The day was Tuesday, August 12th 2014. I arrived home, only to find an almost unusable internet situation in my home. Some sites such as AnandTech and Google worked fine, but large swaths of the internet such as Microsoft, Netflix, and many other sites were unreachable. As I run my own DNS servers, I assumed it was a DNS issue, however a couple of ICMP commands later and it was clear that this was a much larger issue than just something affecting my household.
Two days later, and there is a pretty clear understanding of what happened. Older Cisco core internet routers with a default configuration only allowed for a maximum 512k routes for their Border Gateway Protocol (BGP) tables. With the internet always growing, the number of routes surpassed that number briefly on Tuesday, which caused many core routers to be unable to route traffic.
BGP is not something that is discussed very much, due to the average person never needing to worry about it, but it is one of the most used and most important protocols on the internet. The worst part of the outage was that it was known well in advance that this would be an issue, yet it still happened.

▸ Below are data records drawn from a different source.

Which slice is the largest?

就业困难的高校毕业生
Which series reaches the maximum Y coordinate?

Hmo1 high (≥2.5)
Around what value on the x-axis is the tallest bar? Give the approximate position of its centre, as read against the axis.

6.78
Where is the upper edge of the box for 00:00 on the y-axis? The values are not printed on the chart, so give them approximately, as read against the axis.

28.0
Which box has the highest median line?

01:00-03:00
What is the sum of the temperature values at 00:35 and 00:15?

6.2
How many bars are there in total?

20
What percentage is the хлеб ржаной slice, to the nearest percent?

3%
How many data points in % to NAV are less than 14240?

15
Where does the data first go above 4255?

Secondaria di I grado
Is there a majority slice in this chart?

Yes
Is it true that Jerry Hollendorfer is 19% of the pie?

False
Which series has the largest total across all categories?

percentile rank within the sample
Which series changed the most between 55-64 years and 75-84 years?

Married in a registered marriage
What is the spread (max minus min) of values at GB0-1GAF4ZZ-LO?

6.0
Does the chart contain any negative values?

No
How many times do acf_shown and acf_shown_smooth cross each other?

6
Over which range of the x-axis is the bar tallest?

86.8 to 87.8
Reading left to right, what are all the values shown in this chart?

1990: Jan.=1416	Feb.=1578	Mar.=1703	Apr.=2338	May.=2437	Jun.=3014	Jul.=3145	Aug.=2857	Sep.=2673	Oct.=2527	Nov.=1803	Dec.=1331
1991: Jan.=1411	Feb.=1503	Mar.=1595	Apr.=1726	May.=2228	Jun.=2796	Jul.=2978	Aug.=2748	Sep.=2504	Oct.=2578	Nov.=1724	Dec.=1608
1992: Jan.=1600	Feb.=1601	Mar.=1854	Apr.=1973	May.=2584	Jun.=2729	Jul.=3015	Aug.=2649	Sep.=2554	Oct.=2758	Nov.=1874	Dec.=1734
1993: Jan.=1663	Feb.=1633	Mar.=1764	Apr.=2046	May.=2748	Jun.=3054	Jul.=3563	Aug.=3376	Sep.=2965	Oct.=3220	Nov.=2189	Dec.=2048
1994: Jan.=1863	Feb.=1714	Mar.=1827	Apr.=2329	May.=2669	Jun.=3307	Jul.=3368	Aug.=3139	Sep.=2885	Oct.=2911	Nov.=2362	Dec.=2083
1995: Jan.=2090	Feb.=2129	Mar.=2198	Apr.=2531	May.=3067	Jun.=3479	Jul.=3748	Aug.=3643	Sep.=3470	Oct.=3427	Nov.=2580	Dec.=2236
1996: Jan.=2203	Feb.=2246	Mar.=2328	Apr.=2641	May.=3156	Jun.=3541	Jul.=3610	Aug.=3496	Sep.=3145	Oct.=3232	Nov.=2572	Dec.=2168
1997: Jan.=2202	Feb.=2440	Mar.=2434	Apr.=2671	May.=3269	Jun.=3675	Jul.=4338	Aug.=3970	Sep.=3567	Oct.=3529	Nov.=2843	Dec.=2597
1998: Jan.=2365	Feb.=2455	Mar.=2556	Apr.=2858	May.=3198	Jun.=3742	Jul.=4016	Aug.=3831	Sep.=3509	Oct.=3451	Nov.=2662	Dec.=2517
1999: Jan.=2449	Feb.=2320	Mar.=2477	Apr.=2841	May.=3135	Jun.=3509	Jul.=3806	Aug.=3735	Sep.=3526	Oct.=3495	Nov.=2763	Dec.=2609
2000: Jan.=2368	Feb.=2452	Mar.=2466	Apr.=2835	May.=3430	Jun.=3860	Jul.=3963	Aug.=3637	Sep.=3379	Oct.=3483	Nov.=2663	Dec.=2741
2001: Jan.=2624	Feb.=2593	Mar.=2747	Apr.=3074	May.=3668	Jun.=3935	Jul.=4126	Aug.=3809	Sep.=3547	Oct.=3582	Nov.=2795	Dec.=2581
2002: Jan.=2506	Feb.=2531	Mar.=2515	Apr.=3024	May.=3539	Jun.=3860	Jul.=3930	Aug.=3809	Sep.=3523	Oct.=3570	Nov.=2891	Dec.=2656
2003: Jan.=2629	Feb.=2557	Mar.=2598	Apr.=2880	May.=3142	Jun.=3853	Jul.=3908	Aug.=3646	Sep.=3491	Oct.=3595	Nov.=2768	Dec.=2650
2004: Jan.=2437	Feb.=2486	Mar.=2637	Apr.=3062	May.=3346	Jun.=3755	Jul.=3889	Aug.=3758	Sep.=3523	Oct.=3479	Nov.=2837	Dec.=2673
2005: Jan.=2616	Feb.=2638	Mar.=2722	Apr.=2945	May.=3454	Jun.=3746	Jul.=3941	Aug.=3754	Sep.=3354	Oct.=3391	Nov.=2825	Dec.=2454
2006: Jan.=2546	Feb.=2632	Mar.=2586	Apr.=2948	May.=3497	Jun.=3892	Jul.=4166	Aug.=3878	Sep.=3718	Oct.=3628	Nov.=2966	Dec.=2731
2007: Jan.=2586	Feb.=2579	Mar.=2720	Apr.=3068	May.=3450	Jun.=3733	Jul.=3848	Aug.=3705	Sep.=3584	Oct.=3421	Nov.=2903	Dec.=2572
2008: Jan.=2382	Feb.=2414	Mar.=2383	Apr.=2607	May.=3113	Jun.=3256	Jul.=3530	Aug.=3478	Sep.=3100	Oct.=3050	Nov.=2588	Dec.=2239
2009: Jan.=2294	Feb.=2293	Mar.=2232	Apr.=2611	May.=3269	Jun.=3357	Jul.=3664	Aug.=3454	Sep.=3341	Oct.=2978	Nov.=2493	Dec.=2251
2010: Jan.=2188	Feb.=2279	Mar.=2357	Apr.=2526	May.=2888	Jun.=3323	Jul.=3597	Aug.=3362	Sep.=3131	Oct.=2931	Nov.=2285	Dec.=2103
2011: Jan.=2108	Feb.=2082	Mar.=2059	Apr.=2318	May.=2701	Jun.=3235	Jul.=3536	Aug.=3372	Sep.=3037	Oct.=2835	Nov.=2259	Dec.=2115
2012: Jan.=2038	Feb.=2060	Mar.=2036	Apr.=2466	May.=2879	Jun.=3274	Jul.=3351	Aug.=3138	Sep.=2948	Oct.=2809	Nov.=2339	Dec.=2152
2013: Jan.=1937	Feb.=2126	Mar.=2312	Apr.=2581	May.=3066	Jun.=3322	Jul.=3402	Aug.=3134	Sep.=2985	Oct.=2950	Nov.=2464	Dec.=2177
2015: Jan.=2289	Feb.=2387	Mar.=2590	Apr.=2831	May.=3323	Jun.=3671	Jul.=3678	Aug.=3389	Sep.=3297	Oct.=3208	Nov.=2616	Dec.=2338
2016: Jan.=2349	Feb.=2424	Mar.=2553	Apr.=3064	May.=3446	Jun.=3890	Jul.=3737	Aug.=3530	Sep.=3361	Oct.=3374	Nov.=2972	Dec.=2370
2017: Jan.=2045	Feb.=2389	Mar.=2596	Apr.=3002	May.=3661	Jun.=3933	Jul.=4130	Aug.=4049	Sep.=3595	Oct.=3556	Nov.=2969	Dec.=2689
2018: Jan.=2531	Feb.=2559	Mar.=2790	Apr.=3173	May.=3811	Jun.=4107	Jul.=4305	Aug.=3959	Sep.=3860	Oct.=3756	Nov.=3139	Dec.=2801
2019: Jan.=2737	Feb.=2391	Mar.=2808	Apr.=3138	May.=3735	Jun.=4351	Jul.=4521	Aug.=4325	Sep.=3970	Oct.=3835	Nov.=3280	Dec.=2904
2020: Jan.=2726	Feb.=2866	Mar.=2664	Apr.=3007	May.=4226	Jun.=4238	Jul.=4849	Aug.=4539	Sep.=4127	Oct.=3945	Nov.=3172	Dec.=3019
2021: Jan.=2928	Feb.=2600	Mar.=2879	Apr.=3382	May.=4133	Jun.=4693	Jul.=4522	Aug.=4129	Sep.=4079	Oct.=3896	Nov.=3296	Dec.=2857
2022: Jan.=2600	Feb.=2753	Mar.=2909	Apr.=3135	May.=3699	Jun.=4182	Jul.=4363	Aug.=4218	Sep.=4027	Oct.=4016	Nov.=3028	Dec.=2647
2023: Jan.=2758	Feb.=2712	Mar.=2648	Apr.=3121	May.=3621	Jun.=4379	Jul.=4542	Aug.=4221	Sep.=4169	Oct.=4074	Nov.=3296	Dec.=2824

Let us dig into the root cause. Most of us have a home network of some sort, with a router, and maybe a dozen or so devices on the network. We connect to an internet service provider through (generally) a modem. When devices on your local network want to talk to other devices on your network, they do so by sending packets upstream to the switch (which is in most cases part of the router) and then the switch forwards the packet to the correct port where the other device is connected. If the second device is not on the local network, the packets get sent to the default gateway which then forwards them upstream to the ISP. At the ISP level, in simple terms, it works very similarly to your LAN. The packet comes in to the ISP network, and if the IP address is something that is in the ISP’s network, it gets routed there, but if it is something on the internet, the packet is forwarded. The big difference though is that an ISP does not have a single default gateway, but instead connects to several internet backbones. The method in which internet packages are routed is based on the Border Gateway Protocol. The BGP contains a table of IP subnets, and lists which ports to transfer traffic based on rules and paths laid out by the network administrator. For instance, if you want to connect to Google to check your Gmail, your computer will send a TCP connection to 220.127.116.11 (or another address as determined by your DNS settings and location). Your ISP will receive this packet, and send the packet to the correct port to an outbound part of the internet which is closer to the subnet that the address is in. If you then want to connect to a domain name or website hosting like Anandtech.com, the packet will be sent to 18.104.22.168, and the BGP protocol of the ISP router will then send to possibly a different port. This continues upstream from core router to core router until the packet reaches the destination subnet, where it is then sent to the web server.